_ABOUT THIS TASK:_
Look for the line that has "left shoulder: (356, 166)" in the material below; please repeat it and every line after it, exactly, up to and including the line that has "right knee: (107, 78)", and nothing else.

<<<<

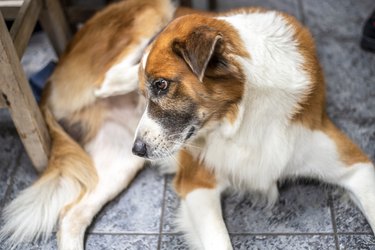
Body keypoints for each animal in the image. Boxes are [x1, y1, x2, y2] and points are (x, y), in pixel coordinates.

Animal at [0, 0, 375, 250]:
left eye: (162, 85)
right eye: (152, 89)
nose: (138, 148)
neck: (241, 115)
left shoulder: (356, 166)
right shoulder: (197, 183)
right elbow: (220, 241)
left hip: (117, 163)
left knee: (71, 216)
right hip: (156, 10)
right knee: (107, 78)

>>>>
<<<<

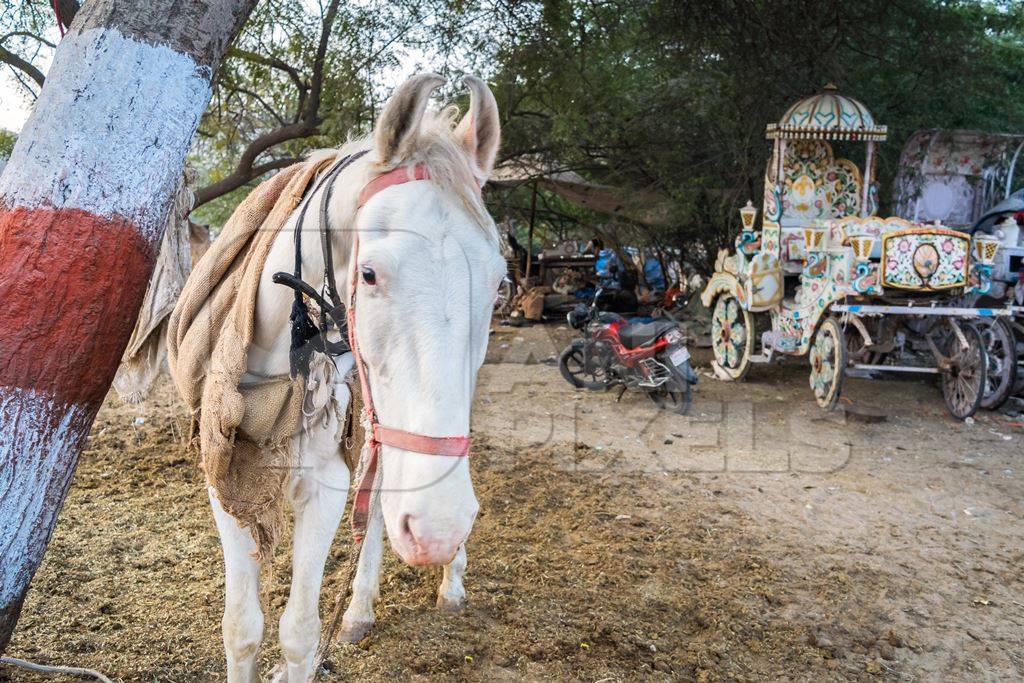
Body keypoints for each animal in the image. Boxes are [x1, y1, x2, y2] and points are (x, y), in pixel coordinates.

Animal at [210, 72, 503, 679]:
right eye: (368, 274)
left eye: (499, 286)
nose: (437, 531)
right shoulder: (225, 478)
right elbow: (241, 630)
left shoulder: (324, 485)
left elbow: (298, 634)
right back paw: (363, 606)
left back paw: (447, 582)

>>>>
<<<<

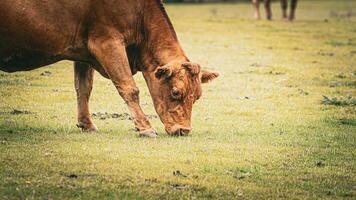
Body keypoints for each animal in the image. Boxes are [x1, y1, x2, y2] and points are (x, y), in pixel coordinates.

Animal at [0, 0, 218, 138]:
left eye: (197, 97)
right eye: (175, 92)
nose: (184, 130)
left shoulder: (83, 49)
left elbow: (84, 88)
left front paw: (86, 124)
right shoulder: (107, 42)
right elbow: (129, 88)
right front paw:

>>>>

_ANSWER:_
left shoulder: (356, 166)
right shoulder: (197, 183)
right elbow: (220, 241)
left hip: (117, 163)
left knee: (71, 216)
right hip: (156, 10)
right knee: (107, 78)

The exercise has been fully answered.